TRECHO DO DOCUMENTO |
┌────────
PF atribui à Vale a ruptura de represa
Laudo sobre Brumadinho menciona perfuração feita pela empresa e refuta ideia de que colapso envolveria chuvas e falhas no terreno
Laudo apresentado ontem pela Polícia Federal aponta que o rompimento da barragem da Vale em Brumadinho, em 25 de janeiro de 2019, ocorreu por perfuração feita a partir da parte superior até a base da represa, onde rejeitos ficam armazenados. A operação foi iniciada cinco dias antes da tragédia e estava em andamento na hora da ruptura.
A perfuração buscava um diagnóstico das condições dos rejeitos depositados na estrutura e posterior instalação de equipamentos para medir a pressão interna da barragem. O laudo refuta as argumentações da Vale de que uma combinação de deformação da barragem, provocada pelo próprio peso, com fortes chuvas teria contribuído para o colapso. O documento mostrou que em 2019 o regime pluviométrico foi inferior ao de anos anteriores.
└────────
APLIQUE A LEITURA |
1 - No texto sobre o laudo da barragem de Brumadinho, quantos dias antes da tragédia começou a perfuração?
2 - Prossiga com o texto sobre o laudo da barragem de Brumadinho a partir do ponto em que ele termina.

Conteúdo transcrito das páginas |
┌────────
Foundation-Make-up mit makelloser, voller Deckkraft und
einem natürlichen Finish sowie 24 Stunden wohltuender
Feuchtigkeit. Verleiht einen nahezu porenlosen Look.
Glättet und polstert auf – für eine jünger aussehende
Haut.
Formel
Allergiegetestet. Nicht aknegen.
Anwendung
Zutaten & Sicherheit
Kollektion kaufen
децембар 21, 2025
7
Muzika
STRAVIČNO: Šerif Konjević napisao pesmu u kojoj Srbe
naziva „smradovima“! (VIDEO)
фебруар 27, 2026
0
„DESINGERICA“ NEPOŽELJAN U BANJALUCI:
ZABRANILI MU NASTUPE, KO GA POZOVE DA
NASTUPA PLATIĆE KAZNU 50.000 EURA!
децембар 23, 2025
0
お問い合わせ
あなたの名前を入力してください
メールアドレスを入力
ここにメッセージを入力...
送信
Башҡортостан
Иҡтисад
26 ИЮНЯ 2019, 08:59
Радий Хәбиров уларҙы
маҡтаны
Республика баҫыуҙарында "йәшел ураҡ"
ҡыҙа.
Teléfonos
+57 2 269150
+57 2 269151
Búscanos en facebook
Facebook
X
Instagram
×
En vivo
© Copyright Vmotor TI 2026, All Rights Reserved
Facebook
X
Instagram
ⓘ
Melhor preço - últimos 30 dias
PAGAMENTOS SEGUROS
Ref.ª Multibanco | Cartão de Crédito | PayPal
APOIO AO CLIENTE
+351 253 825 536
└────────
┌────────
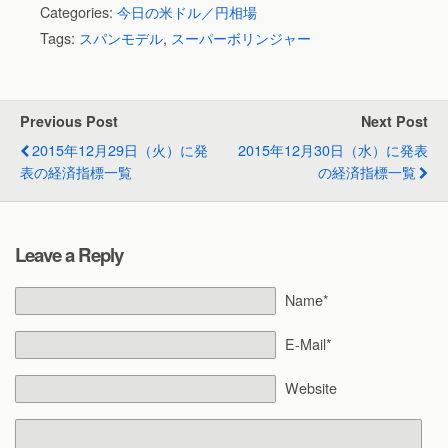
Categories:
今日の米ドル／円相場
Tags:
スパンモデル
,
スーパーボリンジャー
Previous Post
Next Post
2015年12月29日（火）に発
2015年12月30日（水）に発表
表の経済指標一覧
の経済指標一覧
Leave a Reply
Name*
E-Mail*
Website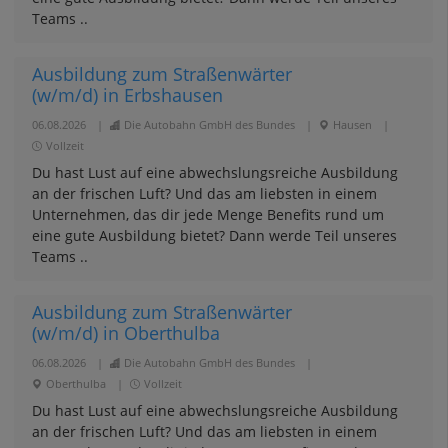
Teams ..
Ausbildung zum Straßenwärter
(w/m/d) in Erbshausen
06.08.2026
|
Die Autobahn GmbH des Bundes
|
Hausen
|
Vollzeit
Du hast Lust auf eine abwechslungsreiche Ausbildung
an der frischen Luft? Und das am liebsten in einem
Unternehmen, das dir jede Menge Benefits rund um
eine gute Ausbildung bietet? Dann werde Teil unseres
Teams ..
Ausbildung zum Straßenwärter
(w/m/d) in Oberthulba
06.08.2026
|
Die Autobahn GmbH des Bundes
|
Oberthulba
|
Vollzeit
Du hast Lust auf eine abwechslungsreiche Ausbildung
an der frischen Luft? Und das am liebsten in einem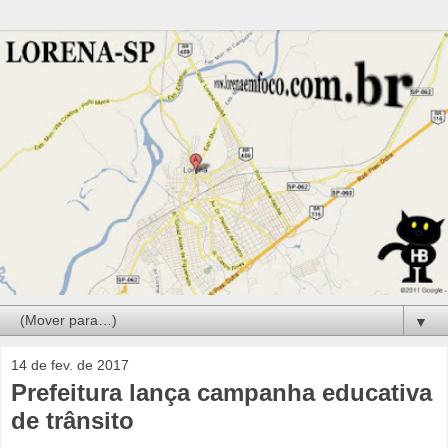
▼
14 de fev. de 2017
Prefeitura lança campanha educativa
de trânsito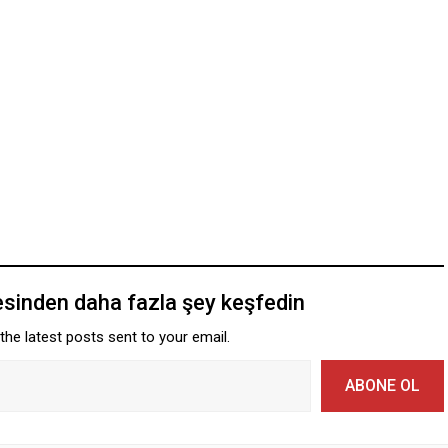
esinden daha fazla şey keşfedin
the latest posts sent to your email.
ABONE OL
└────────
┌────────
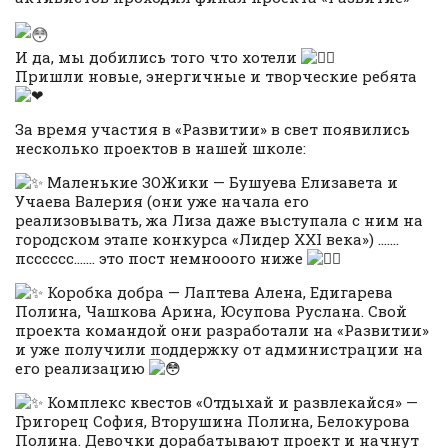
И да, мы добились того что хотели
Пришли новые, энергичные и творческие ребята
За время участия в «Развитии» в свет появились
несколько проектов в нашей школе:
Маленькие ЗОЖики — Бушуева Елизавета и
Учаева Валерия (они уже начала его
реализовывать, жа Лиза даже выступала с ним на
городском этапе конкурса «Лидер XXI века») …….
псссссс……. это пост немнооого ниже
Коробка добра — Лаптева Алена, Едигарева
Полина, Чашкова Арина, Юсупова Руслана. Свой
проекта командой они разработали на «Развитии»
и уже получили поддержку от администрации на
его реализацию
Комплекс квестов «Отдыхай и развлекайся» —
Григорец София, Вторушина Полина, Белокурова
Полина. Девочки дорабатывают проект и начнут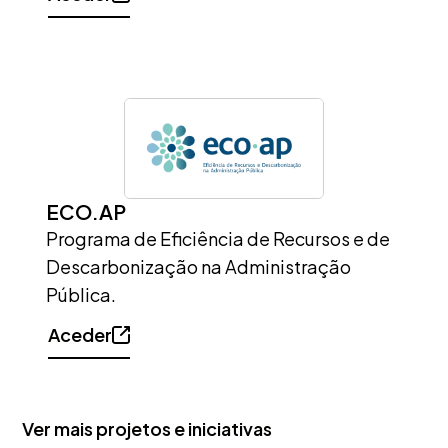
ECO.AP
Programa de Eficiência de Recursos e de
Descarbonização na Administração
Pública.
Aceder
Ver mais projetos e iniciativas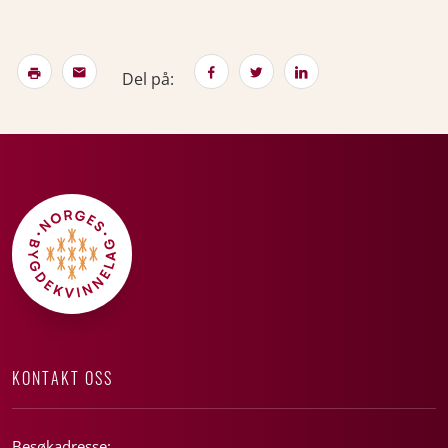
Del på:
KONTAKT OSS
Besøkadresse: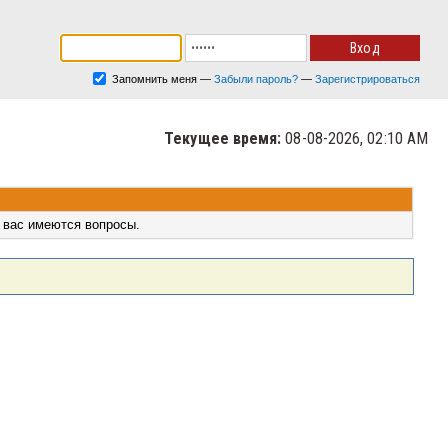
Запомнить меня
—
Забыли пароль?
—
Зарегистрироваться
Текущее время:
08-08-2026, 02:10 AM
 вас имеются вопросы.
└────────
RESULTADOS POR TAREFA |
1 - Cinco dias antes da tragédia.

2 -
A perfuração, juntamente com o baixo nível do fator de segurança da estrutura – já comprovado nas investigações –, levou à ruptura por liquefação, que é o aumento do volume de água nos rejeitos sólidos. Conforme o perito da Polícia Federal Leonardo Mesquita, a liquefação ocorreu quando a perfuração atingiu, a 68 metros de profundidade, uma camada da estrutura com maior volume de rejeitos finos, que reúnem mais chances de se liquefazerem. “A perfuração estava ocorrendo no ponto mais crítico da barragem”, disse o perito. Um fluido usado para lubrificar a ponta da perfuratriz aumentou a pressão nesse ponto mais frágil da represa.
Antes de iniciar a perfuração, a Vale contratou empresa terceirizada, cujo nome não foi revelado pela PF, para uma etapa inicial de análise dos rejeitos. Mas, segundo a PF, os dados dessa etapa, que foi de outubro a dezembro de 2018, não foram processados pela empresa, que mesmo assim passou à segunda etapa do processo em janeiro.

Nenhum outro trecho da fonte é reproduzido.